Essa regulamentação permite aos municípios suspender, mediante aprovação de lei municipal, as prestações não pagas de termos de parcelamento e as contribuições patronais correspondentes aos meses de março a dezembro de 2020. A medida faz parte do Programa Federativo de Enfrentamento ao Coronavírus.

A suspensão da contribuição patronal ocorrerá por meio do Regime Tributário Emergencial (RTE-Covid19), cujo objetivo é preservar empregos e atividades econômicas afetadas pela pandemia de coronavírus. A portaria estabeleceu ainda que não poderão ser suspensas as contribuições previdenciárias descontadas dos servidores; além disso, não alcança as prestações de parcelamentos ou contribuições patronais que já tenham sido pagas, ainda que com vencimento a partir de março de 2020.

A interrupção abrangerá os pagamentos programados para o ano de 2020. Os valores não pagos serão incorporados ao saldo devedor apenas em 1º de janeiro de 2022, atualizados, mas sem juros, multas ou inclusão no cadastro de inadimplentes.

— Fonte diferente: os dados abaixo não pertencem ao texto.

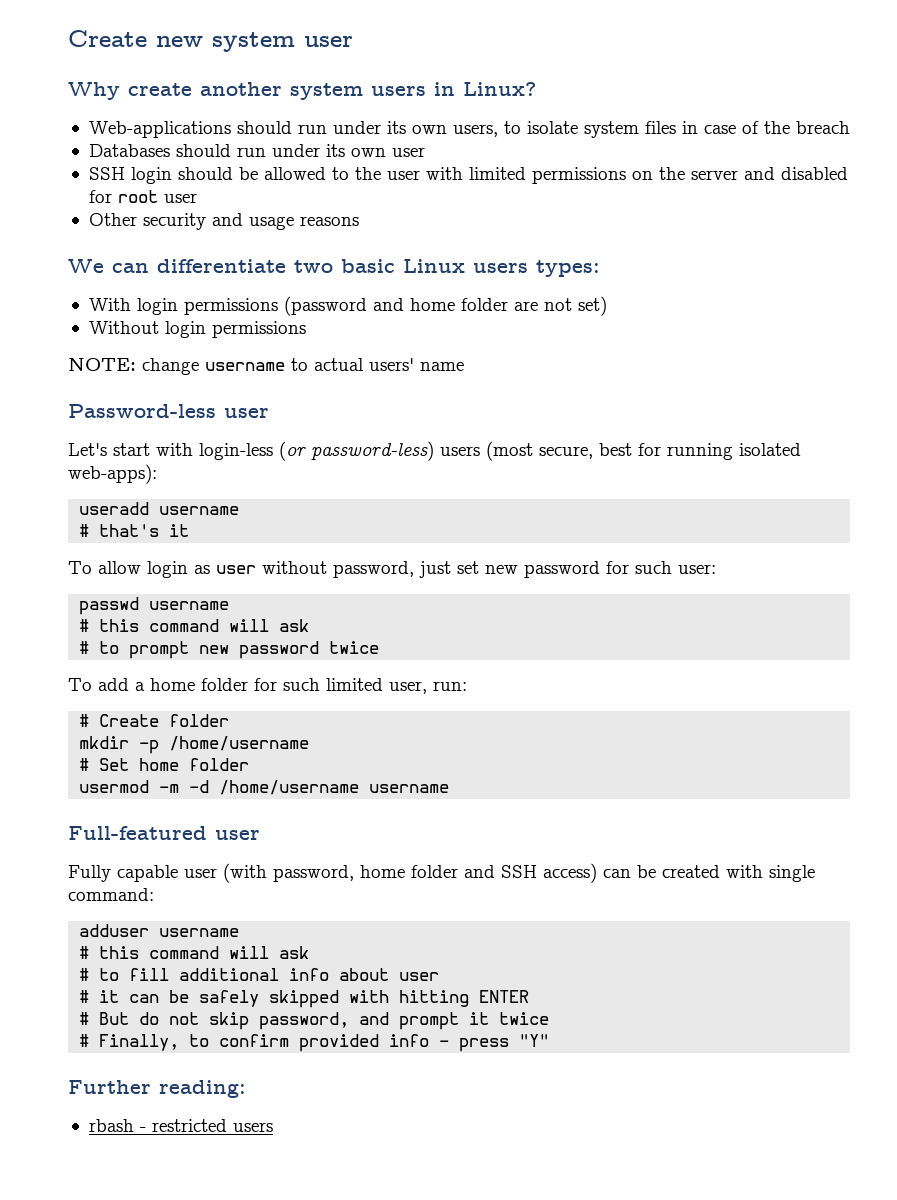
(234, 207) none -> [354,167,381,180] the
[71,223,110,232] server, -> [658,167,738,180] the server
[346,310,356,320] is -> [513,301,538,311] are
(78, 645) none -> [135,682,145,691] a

A dívida deverá ser pagas pelos municípios aos seus regimes de previdência até 31 de janeiro de 2021 ou parcelados até essa data, para pagamento no prazo máximo de 60 meses. As contribuições e parcelas suspensas não impedirão a emissão do Certificado de Regularidade Previdenciária (CRP), até 31 de janeiro de 2021, desde que autorizadas em lei municipal.

Além da possibilidade de suspensão dos parcelamentos e contribuições patronais, a portaria também prevê a postergação da exigência de algumas obrigações de natureza atuarial estabelecidas pela Portaria MF 464/2018.